**Aim:** Extract every classification line from the listing below, reproducing each one verbatim, and leave the pictures out of your answer.

**Input material:**

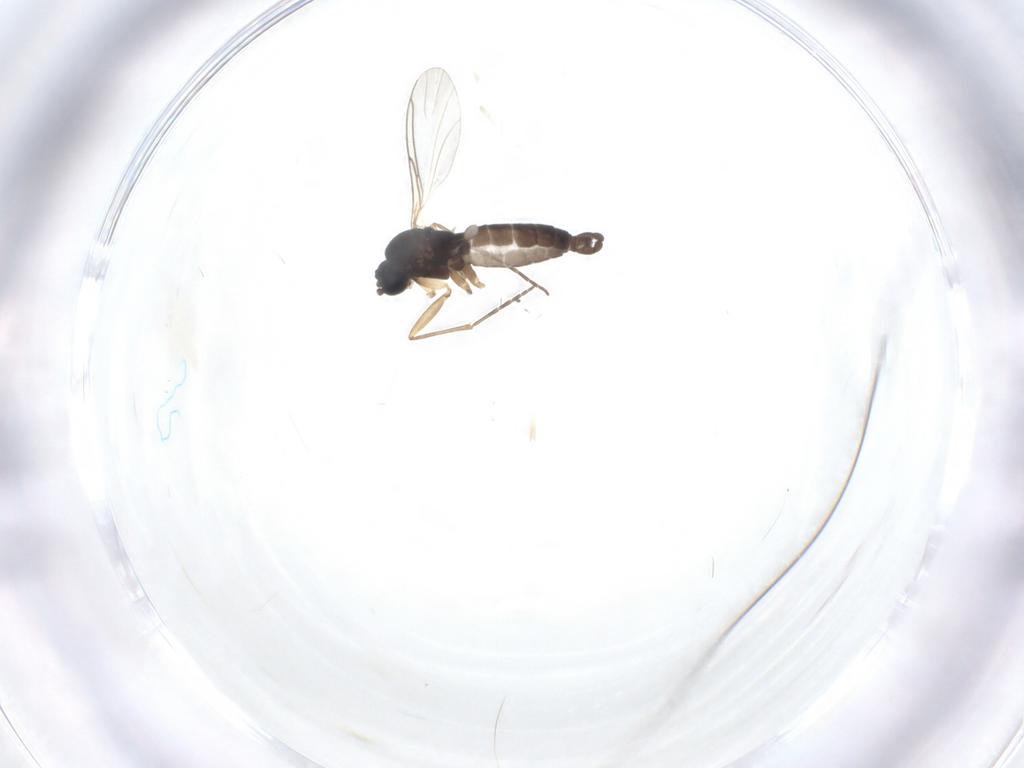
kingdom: Animalia
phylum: Arthropoda
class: Insecta
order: Diptera
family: Sciaridae
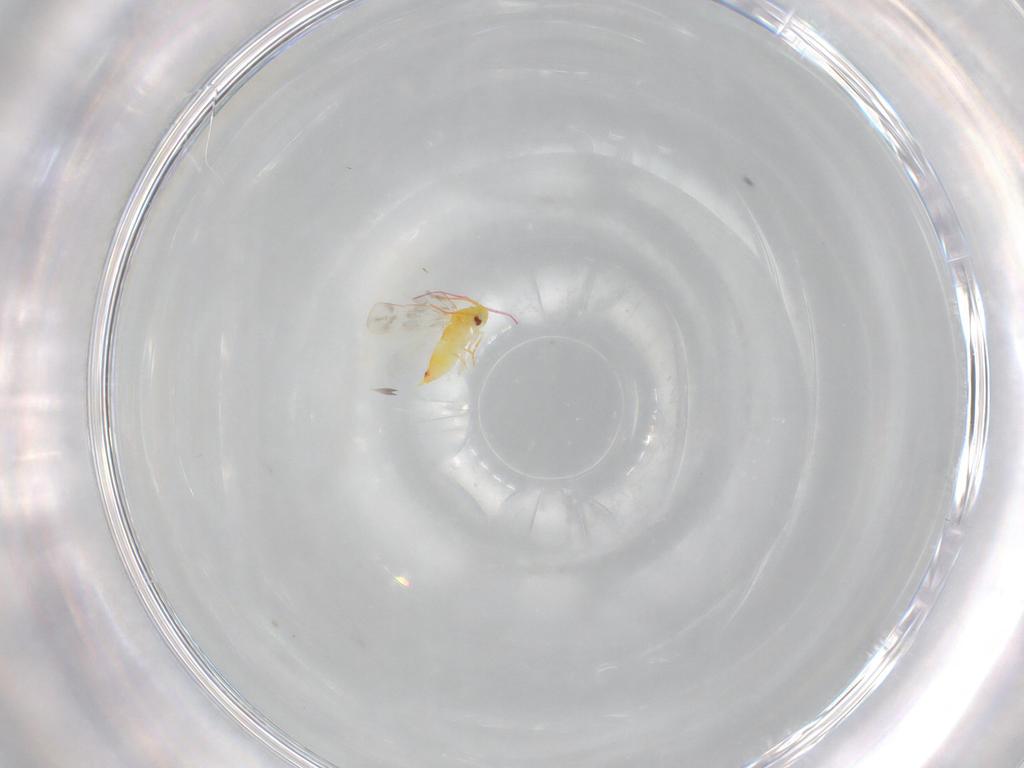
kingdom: Animalia
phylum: Arthropoda
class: Insecta
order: Hemiptera
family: Aleyrodidae
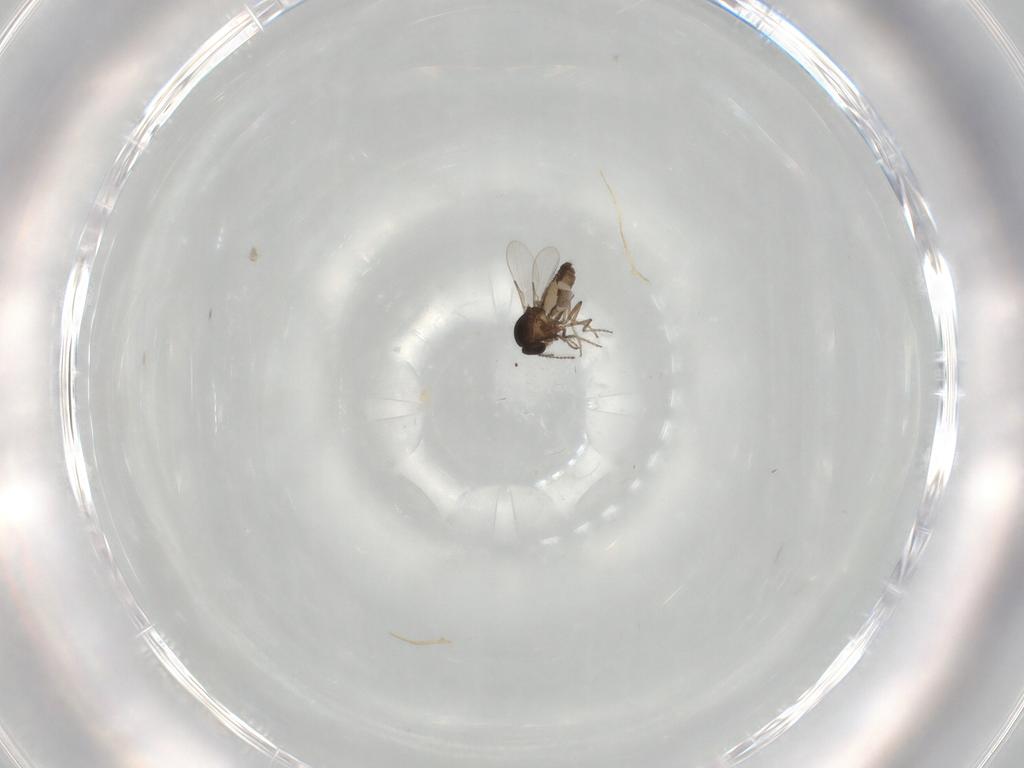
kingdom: Animalia
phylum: Arthropoda
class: Insecta
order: Diptera
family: Ceratopogonidae
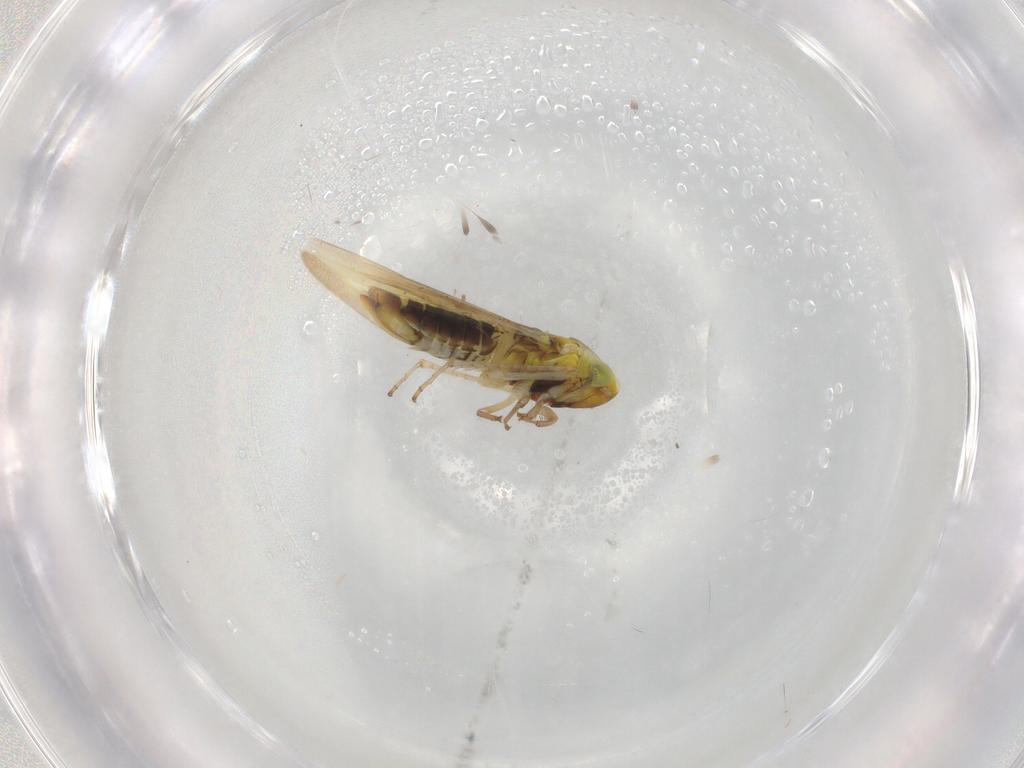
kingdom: Animalia
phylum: Arthropoda
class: Insecta
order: Hemiptera
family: Cicadellidae
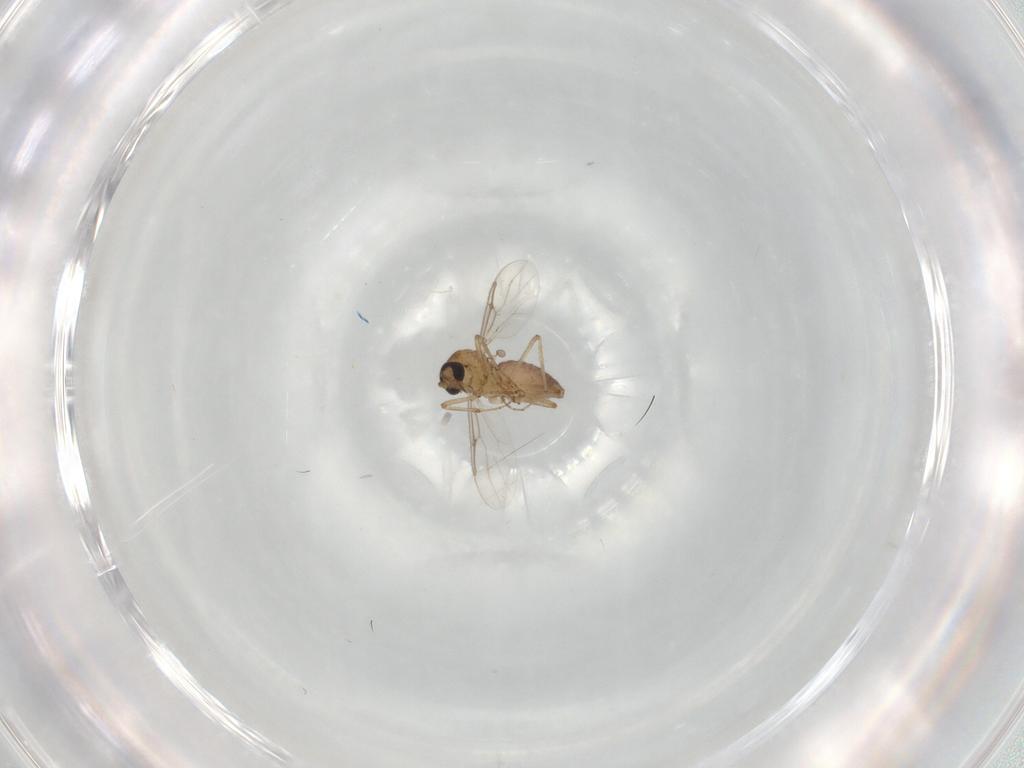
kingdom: Animalia
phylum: Arthropoda
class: Insecta
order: Diptera
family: Ceratopogonidae
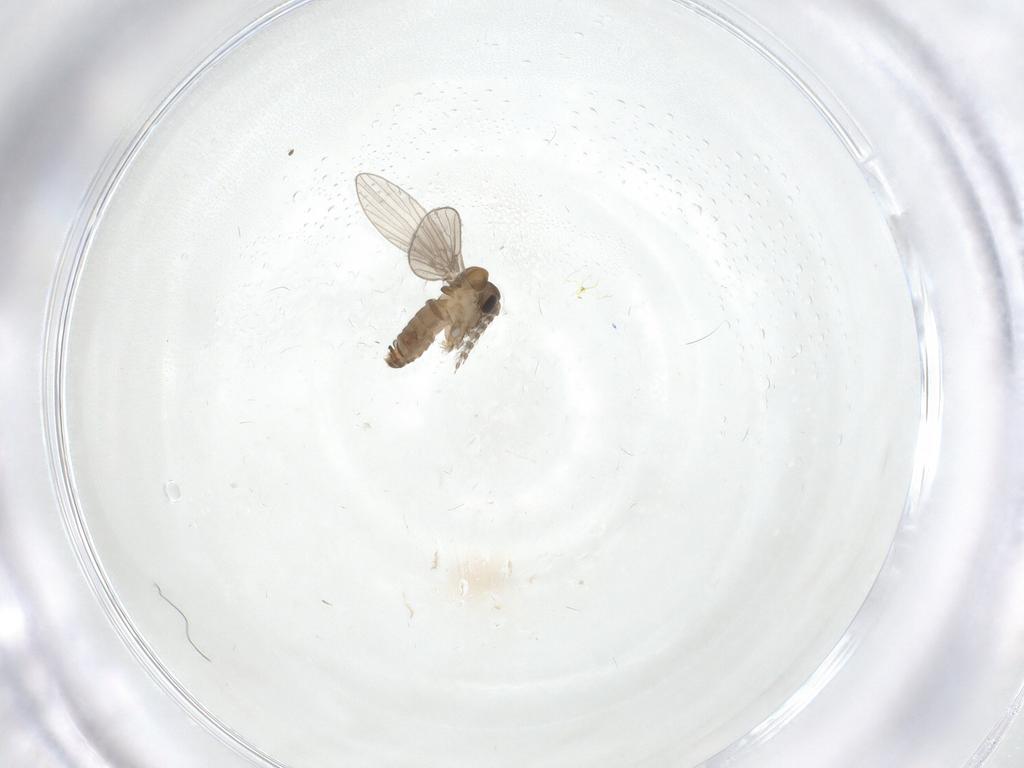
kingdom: Animalia
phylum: Arthropoda
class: Insecta
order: Diptera
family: Psychodidae
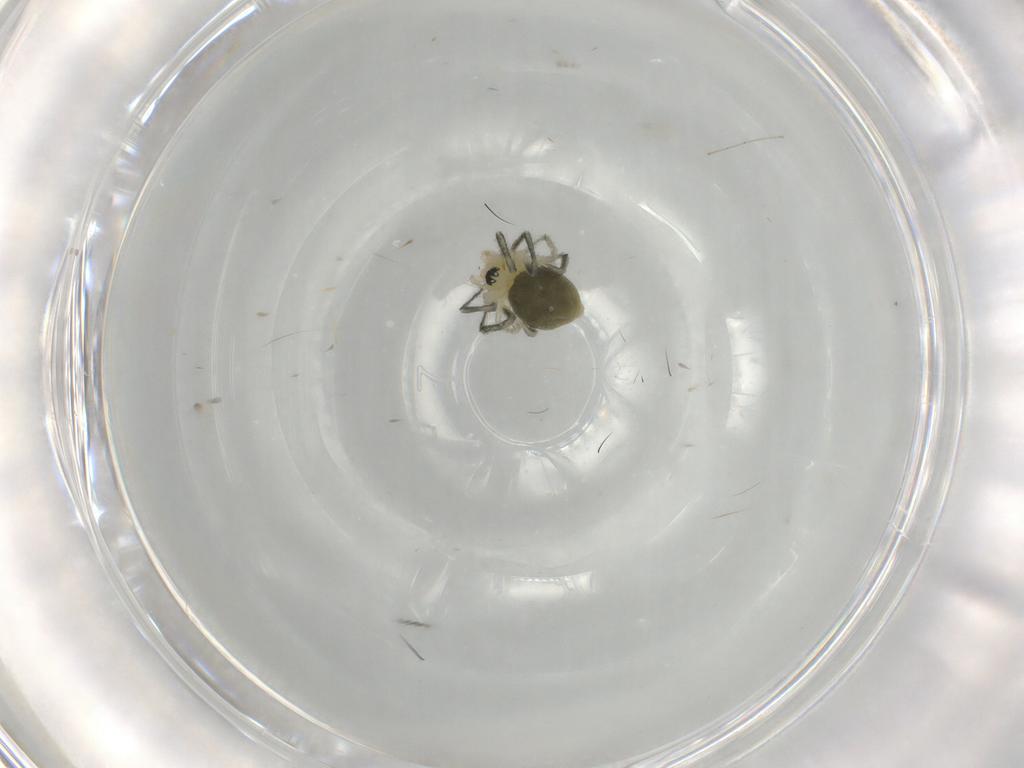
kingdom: Animalia
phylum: Arthropoda
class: Arachnida
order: Araneae
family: Linyphiidae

**In response:**
kingdom: Animalia
phylum: Arthropoda
class: Insecta
order: Diptera
family: Sciaridae
kingdom: Animalia
phylum: Arthropoda
class: Insecta
order: Hemiptera
family: Aleyrodidae
kingdom: Animalia
phylum: Arthropoda
class: Insecta
order: Diptera
family: Ceratopogonidae
kingdom: Animalia
phylum: Arthropoda
class: Insecta
order: Hemiptera
family: Cicadellidae
kingdom: Animalia
phylum: Arthropoda
class: Insecta
order: Diptera
family: Ceratopogonidae
kingdom: Animalia
phylum: Arthropoda
class: Insecta
order: Diptera
family: Psychodidae
kingdom: Animalia
phylum: Arthropoda
class: Arachnida
order: Araneae
family: Linyphiidae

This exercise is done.